Oct 15th day four
Its actually 6am I haven’t been to sleep yet so still like third day to me but seems so long. I had decided to go a month without bothering her once unless she talks to me first and it seems so unattainable to be without her contact for a month. Im 1/10 there and it feels like its been a decade. I miss her.
Emily has been texting me some usually I ignore her but I decided to try talking since im pretty friendless now. She’s such a fucking moron. She still so into keith and hes such a dick I don’t get it how her and brittny and anyone is attracted to him. I know brittny was seeing him some but not sure friends, fucking, or what and interestingly enough Emily was with keith tonight. I wonder if they each know the other is around him. She said he owed her money. Maybe she wasn’t lying when she said he fucked her. She tried to get me to come over to her place, promised good things. I passed. Because of brittny I’d feel shitty doing it (though she has no problem with keith) but also for myself. I don’t like or respect Emily I think she’s unintelligent and childish and that’s not appealing.
Im finding less to write about, there’s nothing “new” with brittny and that’s what this journaling was for to help me realize my mistakes, how to fix them and how to make my happily ever after come true. Im scared she will slip out of my mind so far I cant get her back. Even more so since she loves me less im scared I’ll be so far gone from her it wont even matter. If that happens though I guess it shows we weren’t meant to be. If we are meant to be together we wont slip that far and however far we do slip will be repairable. If we were to be together we’d have to start over, fresh. So maybe some slipage is good so we can begin new grounds.

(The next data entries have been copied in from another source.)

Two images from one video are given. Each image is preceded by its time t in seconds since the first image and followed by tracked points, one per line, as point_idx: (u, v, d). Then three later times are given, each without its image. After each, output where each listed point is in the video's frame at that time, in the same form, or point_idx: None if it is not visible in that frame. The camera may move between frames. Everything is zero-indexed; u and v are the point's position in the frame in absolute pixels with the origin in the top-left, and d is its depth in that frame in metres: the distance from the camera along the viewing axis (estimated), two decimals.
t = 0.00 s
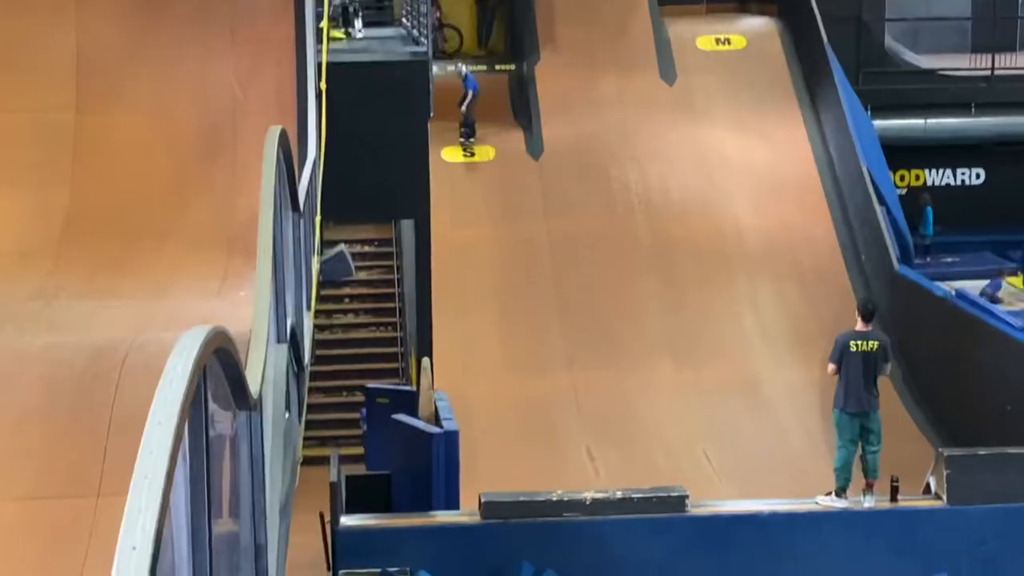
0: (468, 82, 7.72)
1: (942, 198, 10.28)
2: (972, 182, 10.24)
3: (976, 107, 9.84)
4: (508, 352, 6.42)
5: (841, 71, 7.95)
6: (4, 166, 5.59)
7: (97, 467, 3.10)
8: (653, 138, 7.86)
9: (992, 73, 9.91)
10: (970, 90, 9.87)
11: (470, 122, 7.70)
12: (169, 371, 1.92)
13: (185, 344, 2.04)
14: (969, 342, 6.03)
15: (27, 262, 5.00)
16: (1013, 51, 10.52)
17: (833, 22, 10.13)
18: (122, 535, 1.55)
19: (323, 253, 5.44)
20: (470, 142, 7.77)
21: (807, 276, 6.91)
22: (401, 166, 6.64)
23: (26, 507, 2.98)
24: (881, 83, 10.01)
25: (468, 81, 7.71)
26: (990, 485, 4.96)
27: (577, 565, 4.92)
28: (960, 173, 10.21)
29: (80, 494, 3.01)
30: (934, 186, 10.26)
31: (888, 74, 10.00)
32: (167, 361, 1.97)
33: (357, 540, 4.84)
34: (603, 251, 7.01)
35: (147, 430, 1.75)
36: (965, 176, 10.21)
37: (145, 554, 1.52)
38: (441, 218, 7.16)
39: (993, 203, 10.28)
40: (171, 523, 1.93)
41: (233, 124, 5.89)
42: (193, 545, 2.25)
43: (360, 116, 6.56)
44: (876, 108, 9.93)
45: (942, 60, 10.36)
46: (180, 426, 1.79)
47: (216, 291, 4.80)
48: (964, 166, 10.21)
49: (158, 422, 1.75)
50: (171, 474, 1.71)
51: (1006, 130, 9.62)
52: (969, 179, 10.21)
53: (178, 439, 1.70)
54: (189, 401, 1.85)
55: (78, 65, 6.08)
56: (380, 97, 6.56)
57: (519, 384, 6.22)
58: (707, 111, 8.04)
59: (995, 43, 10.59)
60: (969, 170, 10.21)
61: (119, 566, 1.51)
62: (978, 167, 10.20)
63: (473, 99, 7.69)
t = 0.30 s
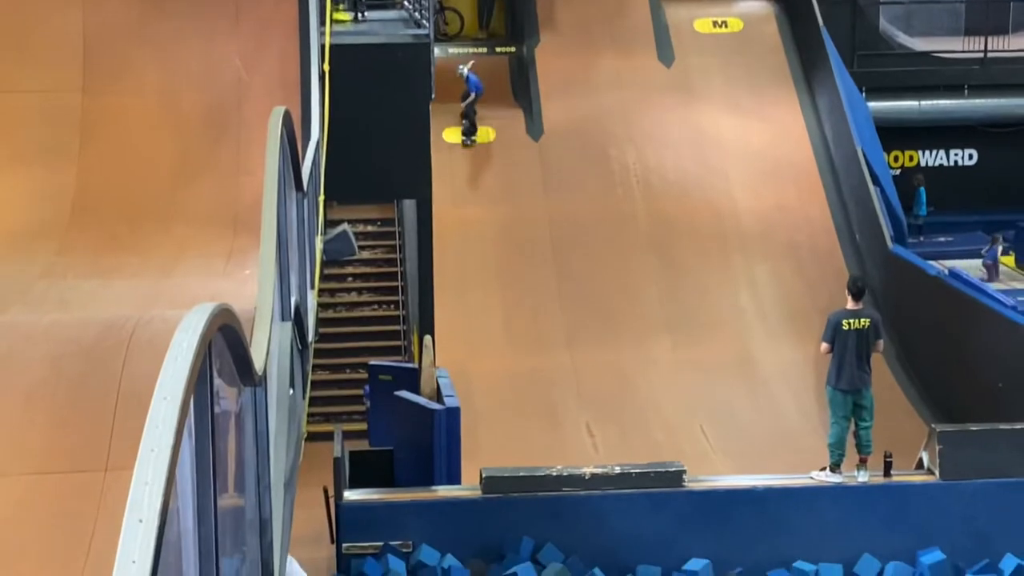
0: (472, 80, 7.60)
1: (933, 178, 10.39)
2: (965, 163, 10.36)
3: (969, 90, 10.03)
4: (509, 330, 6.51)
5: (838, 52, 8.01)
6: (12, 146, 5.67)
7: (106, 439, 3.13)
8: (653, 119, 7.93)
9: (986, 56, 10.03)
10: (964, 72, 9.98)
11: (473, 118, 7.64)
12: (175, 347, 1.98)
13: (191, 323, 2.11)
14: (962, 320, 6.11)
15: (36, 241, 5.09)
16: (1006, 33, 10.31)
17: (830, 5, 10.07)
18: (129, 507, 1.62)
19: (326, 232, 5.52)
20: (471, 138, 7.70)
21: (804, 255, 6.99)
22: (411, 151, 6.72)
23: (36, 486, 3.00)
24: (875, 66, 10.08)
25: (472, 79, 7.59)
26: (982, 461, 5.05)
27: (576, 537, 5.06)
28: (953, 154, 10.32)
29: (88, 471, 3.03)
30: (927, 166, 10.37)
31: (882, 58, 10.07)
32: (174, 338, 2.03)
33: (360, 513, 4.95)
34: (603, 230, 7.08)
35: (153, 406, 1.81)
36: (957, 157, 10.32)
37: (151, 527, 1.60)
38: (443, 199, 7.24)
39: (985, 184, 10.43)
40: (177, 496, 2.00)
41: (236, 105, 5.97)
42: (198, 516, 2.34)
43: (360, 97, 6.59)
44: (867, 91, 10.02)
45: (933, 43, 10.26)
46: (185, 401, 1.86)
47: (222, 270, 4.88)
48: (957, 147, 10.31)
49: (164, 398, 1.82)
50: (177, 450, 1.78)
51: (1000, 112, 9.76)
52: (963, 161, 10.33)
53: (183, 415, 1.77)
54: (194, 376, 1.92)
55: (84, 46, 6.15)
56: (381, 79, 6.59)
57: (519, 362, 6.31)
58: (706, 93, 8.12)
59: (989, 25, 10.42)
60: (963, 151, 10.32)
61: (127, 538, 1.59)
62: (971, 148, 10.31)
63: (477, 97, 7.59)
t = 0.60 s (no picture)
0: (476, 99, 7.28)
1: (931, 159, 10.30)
2: (963, 143, 10.35)
3: (967, 71, 10.08)
4: (510, 309, 6.54)
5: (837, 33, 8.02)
6: (16, 127, 5.71)
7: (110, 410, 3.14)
8: (654, 101, 7.95)
9: (984, 36, 10.01)
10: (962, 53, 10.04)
11: (477, 136, 7.36)
12: (178, 327, 2.02)
13: (194, 302, 2.14)
14: (961, 300, 6.14)
15: (40, 220, 5.13)
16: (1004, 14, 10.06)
17: None
18: (133, 486, 1.66)
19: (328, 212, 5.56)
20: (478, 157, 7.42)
21: (804, 236, 7.01)
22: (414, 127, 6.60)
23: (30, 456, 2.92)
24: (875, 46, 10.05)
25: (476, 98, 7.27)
26: (979, 438, 5.08)
27: (576, 514, 5.12)
28: (952, 134, 10.31)
29: (94, 430, 2.98)
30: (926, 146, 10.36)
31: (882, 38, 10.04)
32: (176, 317, 2.07)
33: (363, 490, 5.01)
34: (604, 211, 7.11)
35: (156, 385, 1.84)
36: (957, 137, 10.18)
37: (155, 506, 1.63)
38: (444, 180, 7.27)
39: (983, 165, 10.42)
40: (180, 474, 2.04)
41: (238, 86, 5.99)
42: (200, 492, 2.39)
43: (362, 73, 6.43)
44: (867, 72, 10.06)
45: (931, 24, 10.08)
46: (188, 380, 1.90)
47: (225, 249, 4.92)
48: (956, 127, 10.31)
49: (166, 377, 1.85)
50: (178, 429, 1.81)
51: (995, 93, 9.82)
52: (961, 141, 10.32)
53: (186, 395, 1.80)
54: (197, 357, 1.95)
55: (87, 27, 6.19)
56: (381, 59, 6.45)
57: (520, 341, 6.35)
58: (706, 74, 8.15)
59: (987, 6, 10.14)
60: (961, 131, 10.31)
61: (130, 516, 1.63)
62: (970, 128, 10.30)
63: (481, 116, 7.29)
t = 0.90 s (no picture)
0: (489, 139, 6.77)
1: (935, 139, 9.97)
2: (971, 123, 10.32)
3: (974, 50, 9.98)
4: (515, 288, 6.55)
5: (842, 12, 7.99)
6: (23, 105, 5.73)
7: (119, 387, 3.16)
8: (659, 82, 7.95)
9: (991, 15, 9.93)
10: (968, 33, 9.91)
11: (492, 177, 6.92)
12: (181, 307, 1.93)
13: (197, 280, 2.07)
14: (966, 281, 6.12)
15: (47, 198, 5.15)
16: None
17: None
18: (137, 461, 1.53)
19: (332, 191, 5.56)
20: (495, 197, 7.00)
21: (809, 215, 7.00)
22: (418, 114, 6.26)
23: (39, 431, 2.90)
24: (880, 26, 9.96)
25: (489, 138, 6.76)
26: (983, 418, 5.08)
27: (581, 493, 5.13)
28: (959, 113, 10.29)
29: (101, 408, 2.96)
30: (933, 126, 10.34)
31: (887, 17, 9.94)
32: (179, 297, 2.00)
33: (369, 469, 5.03)
34: (609, 190, 7.10)
35: (161, 363, 1.73)
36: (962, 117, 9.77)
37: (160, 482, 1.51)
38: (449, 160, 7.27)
39: (991, 145, 10.39)
40: (184, 453, 1.97)
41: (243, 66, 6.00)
42: (204, 473, 2.32)
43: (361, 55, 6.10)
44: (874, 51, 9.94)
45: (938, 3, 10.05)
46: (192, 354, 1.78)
47: (230, 228, 4.93)
48: (963, 107, 10.28)
49: (171, 353, 1.73)
50: (182, 406, 1.69)
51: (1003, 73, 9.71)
52: (968, 120, 10.30)
53: (191, 365, 1.68)
54: (199, 333, 1.82)
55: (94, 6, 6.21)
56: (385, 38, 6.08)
57: (526, 320, 6.35)
58: (710, 54, 8.16)
59: None
60: (968, 110, 10.28)
61: (132, 495, 1.51)
62: (977, 107, 10.27)
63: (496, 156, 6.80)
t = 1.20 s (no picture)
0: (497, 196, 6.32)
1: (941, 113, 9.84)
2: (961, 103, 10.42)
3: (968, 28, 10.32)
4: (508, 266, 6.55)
5: None
6: (15, 80, 5.72)
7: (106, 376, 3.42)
8: (653, 61, 7.95)
9: None
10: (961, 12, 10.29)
11: (502, 238, 6.46)
12: (170, 283, 1.95)
13: (187, 255, 2.08)
14: (959, 262, 6.13)
15: (39, 173, 5.14)
16: None
17: None
18: (125, 438, 1.58)
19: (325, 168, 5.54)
20: (506, 258, 6.55)
21: (802, 195, 7.00)
22: (413, 86, 6.11)
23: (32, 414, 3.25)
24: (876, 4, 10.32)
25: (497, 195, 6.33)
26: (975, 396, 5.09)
27: (573, 470, 5.15)
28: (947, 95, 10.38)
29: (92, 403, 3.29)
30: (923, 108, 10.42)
31: None
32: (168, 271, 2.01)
33: (362, 446, 5.03)
34: (602, 168, 7.11)
35: (149, 341, 1.77)
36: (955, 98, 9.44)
37: (147, 457, 1.57)
38: (443, 136, 7.26)
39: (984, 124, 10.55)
40: (173, 429, 2.02)
41: (237, 42, 6.00)
42: (196, 447, 2.36)
43: (357, 27, 6.05)
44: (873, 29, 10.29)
45: None
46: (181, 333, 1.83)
47: (223, 205, 4.94)
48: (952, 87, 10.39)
49: (160, 331, 1.79)
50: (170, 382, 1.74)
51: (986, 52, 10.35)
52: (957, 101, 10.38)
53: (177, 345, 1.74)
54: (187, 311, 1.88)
55: None
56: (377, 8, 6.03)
57: (518, 298, 6.37)
58: (705, 34, 8.17)
59: None
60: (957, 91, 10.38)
61: (120, 469, 1.56)
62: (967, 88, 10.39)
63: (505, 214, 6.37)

I woke up really missing her so badly I almost cried. How long do I really have to wait before I can talk to her? Is it really a month? That’s so long, It must not have to be that long.
My away message said “…I still miss you.” And she actually replied and said she missed me too. I want to talk I want to just talk so badly but I don’t think im supposed to. I want to be able to say this was all such a big mistake and I want her back so badly but I don’t think it will mean much. I feel like I just slipped into a dream and it’s a nightmare and I need to jar myself awake. I’m trying so hard and if I keep busy enough sometimes for a few minutes I don’t think about it but it doesn’t last. I want to wake up from the dream and hold brittny. Its not even the physical attraction I miss most its not companionship. I want her so badly.
If I let myself think too long I get some angry at myself. She’s one of a kind that I might have ruined because I didn’t take the time to look objectively at us and myself. The issues we had they could have been fixed anytime if I’d taken the time to see the problems they cause, If I’d taken the time to understand their repercussions and their harmful ways. I never meant to hurt brittny, I honestly love her like no other.
She imed me right before leaving for work incase I replied I think, so I was right she doesn’t want me to reply. I’m glad I didn’t. I made her do things my way and my way only for so long, its only fair I try to do this her way. I dont know her mindset at all I don’t know if she is even open to feeling like we DO belong together again, it may not even be a thought in her head. I cant assume her thoughts though I can only go with mine and hope for the best from her.
I’ve walked away from a lot of people in my life and had a lot of people walk away from me. It’s not unfamiliar. And this is not like the others. Not to take away from anyone in my life, I’ve had some great people but I didn’t have as much trouble with mandah OR minah as this and they were both very important in their days. I hope brittny doesn’t just close the door and never look back. I’m going to be in the doorway waiting for her if she will look at me.